RECORDS PROVIDED.
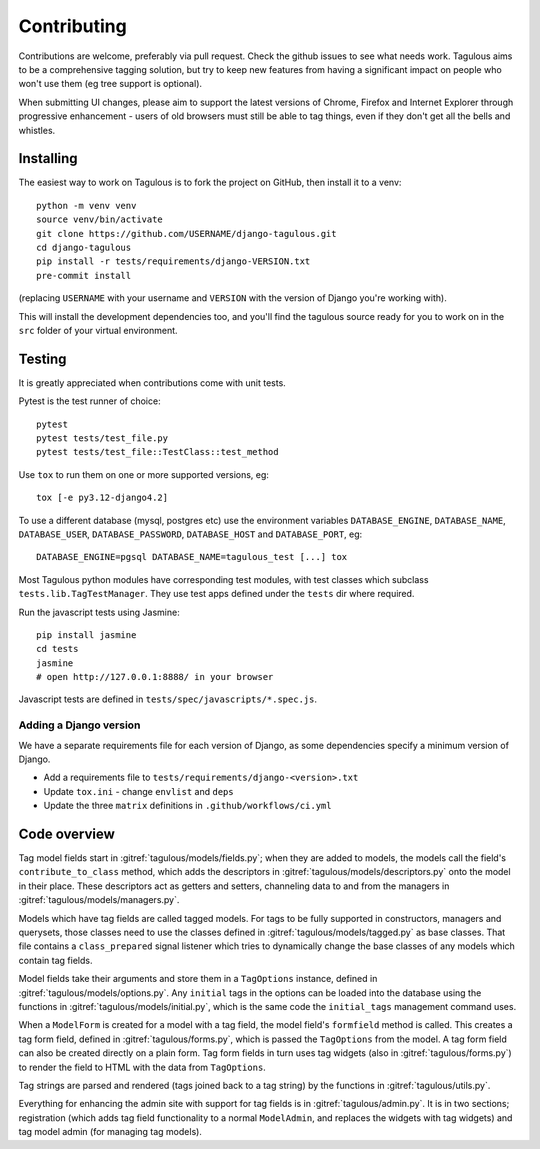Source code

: ============
Contributing
============

Contributions are welcome, preferably via pull request. Check the github issues to see
what needs work. Tagulous aims to be a comprehensive tagging solution, but try to keep
new features from having a significant impact on people who won't use them (eg tree
support is optional).

When submitting UI changes, please aim to support the latest versions of
Chrome, Firefox and Internet Explorer through progressive enhancement - users
of old browsers must still be able to tag things, even if they don't get all
the bells and whistles.


Installing
==========

The easiest way to work on Tagulous is to fork the project on GitHub, then
install it to a venv::

    python -m venv venv
    source venv/bin/activate
    git clone https://github.com/USERNAME/django-tagulous.git
    cd django-tagulous
    pip install -r tests/requirements/django-VERSION.txt
    pre-commit install

(replacing ``USERNAME`` with your username and ``VERSION`` with the version of Django
you're working with).

This will install the development dependencies too, and you'll find the
tagulous source ready for you to work on in the ``src`` folder of your
virtual environment.


Testing
=======

It is greatly appreciated when contributions come with unit tests.

Pytest is the test runner of choice::

    pytest
    pytest tests/test_file.py
    pytest tests/test_file::TestClass::test_method

Use ``tox`` to run them on one or more supported versions, eg::

    tox [-e py3.12-django4.2]

To use a different database (mysql, postgres etc) use the environment variables
``DATABASE_ENGINE``, ``DATABASE_NAME``, ``DATABASE_USER``,
``DATABASE_PASSWORD``,  ``DATABASE_HOST`` and ``DATABASE_PORT``, eg::

    DATABASE_ENGINE=pgsql DATABASE_NAME=tagulous_test [...] tox

Most Tagulous python modules have corresponding test modules, with test classes
which subclass ``tests.lib.TagTestManager``. They use test apps defined under
the ``tests`` dir where required.

Run the javascript tests using Jasmine::

    pip install jasmine
    cd tests
    jasmine
    # open http://127.0.0.1:8888/ in your browser

Javascript tests are defined in ``tests/spec/javascripts/*.spec.js``.


Adding a Django version
-----------------------

We have a separate requirements file for each version of Django, as some dependencies
specify a minimum version of Django.

* Add a requirements file to ``tests/requirements/django-<version>.txt``
* Update ``tox.ini`` - change ``envlist`` and ``deps``
* Update the three ``matrix`` definitions in ``.github/workflows/ci.yml``


Code overview
=============

Tag model fields start in :gitref:`tagulous/models/fields.py`; when they are
added to models, the models call the field's ``contribute_to_class`` method,
which adds the descriptors in :gitref:`tagulous/models/descriptors.py` onto
the model in their place. These descriptors act as getters and setters,
channeling data to and from the managers in
:gitref:`tagulous/models/managers.py`.

Models which have tag fields are called tagged models. For tags to be fully
supported in constructors, managers and querysets, those classes need to use
the classes defined in :gitref:`tagulous/models/tagged.py` as base classes.
That file contains a ``class_prepared`` signal listener which tries to
dynamically change the base classes of any models which contain tag fields.

Model fields take their arguments and store them in a ``TagOptions`` instance,
defined in :gitref:`tagulous/models/options.py`. Any ``initial`` tags in the
options can be loaded into the database using the functions in
:gitref:`tagulous/models/initial.py`, which is the same code the
``initial_tags`` management command uses.

When a ``ModelForm`` is created for a model with a tag field, the model field's
``formfield`` method is called. This creates a tag form field, defined in
:gitref:`tagulous/forms.py`, which is passed the ``TagOptions`` from the model.
A tag form field can also be created directly on a plain form. Tag form fields
in turn uses tag widgets (also in :gitref:`tagulous/forms.py`) to render the
field to HTML with the data from ``TagOptions``.

Tag strings are parsed and rendered (tags joined back to a tag string) by the
functions in :gitref:`tagulous/utils.py`.

Everything for enhancing the admin site with support for tag fields is in
:gitref:`tagulous/admin.py`. It is in two sections; registration (which adds
tag field functionality to a normal ``ModelAdmin``, and replaces the widgets
with tag widgets) and tag model admin (for managing tag models).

WHAT YOU ARE ASKED TO DO. In the records, which lines mention the word "requirements"? Copy those lines.

SOLVED PROBLEM.
    pip install -r tests/requirements/django-VERSION.txt
We have a separate requirements file for each version of Django, as some dependencies
* Add a requirements file to ``tests/requirements/django-<version>.txt``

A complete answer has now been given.